» **GIVEN DATA**

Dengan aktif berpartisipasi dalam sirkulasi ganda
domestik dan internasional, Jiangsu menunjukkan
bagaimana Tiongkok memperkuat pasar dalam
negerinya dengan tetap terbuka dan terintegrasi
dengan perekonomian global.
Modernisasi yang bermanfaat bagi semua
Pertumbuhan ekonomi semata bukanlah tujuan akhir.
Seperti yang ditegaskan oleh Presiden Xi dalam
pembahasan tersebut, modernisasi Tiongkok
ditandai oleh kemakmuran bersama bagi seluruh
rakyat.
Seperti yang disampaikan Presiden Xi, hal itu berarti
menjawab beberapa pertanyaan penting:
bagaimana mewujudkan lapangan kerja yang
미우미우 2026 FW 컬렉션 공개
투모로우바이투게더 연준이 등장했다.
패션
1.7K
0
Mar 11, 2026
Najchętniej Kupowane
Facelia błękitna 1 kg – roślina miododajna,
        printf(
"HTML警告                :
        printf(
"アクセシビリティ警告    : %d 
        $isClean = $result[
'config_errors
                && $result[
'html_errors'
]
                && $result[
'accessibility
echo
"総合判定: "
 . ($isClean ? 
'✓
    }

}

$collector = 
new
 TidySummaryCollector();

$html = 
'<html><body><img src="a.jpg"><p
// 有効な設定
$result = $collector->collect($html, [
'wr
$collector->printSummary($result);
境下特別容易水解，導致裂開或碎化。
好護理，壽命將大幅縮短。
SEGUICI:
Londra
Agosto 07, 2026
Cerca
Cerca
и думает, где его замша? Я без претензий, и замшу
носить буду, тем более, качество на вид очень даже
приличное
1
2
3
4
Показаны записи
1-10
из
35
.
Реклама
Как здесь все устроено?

» **PROBLEM DESCRIPTION**
Please restate the whole listing word for word.

» **ANSWER TO THIS TASK**
Dengan aktif berpartisipasi dalam sirkulasi ganda
domestik dan internasional, Jiangsu menunjukkan
bagaimana Tiongkok memperkuat pasar dalam
negerinya dengan tetap terbuka dan terintegrasi
dengan perekonomian global.
Modernisasi yang bermanfaat bagi semua
Pertumbuhan ekonomi semata bukanlah tujuan akhir.
Seperti yang ditegaskan oleh Presiden Xi dalam
pembahasan tersebut, modernisasi Tiongkok
ditandai oleh kemakmuran bersama bagi seluruh
rakyat.
Seperti yang disampaikan Presiden Xi, hal itu berarti
menjawab beberapa pertanyaan penting:
bagaimana mewujudkan lapangan kerja yang
미우미우 2026 FW 컬렉션 공개
투모로우바이투게더 연준이 등장했다.
패션
1.7K
0
Mar 11, 2026
Najchętniej Kupowane
Facelia błękitna 1 kg – roślina miododajna,
        printf(
"HTML警告                :
        printf(
"アクセシビリティ警告    : %d 
        $isClean = $result[
'config_errors
                && $result[
'html_errors'
]
                && $result[
'accessibility
echo
"総合判定: "
 . ($isClean ? 
'✓
    }

}

$collector = 
new
 TidySummaryCollector();

$html = 
'<html><body><img src="a.jpg"><p
// 有効な設定
$result = $collector->collect($html, [
'wr
$collector->printSummary($result);
境下特別容易水解，導致裂開或碎化。
好護理，壽命將大幅縮短。
SEGUICI:
Londra
Agosto 07, 2026
Cerca
Cerca
и думает, где его замша? Я без претензий, и замшу
носить буду, тем более, качество на вид очень даже
приличное
1
2
3
4
Показаны записи
1-10
из
35
.
Реклама
Как здесь все устроено?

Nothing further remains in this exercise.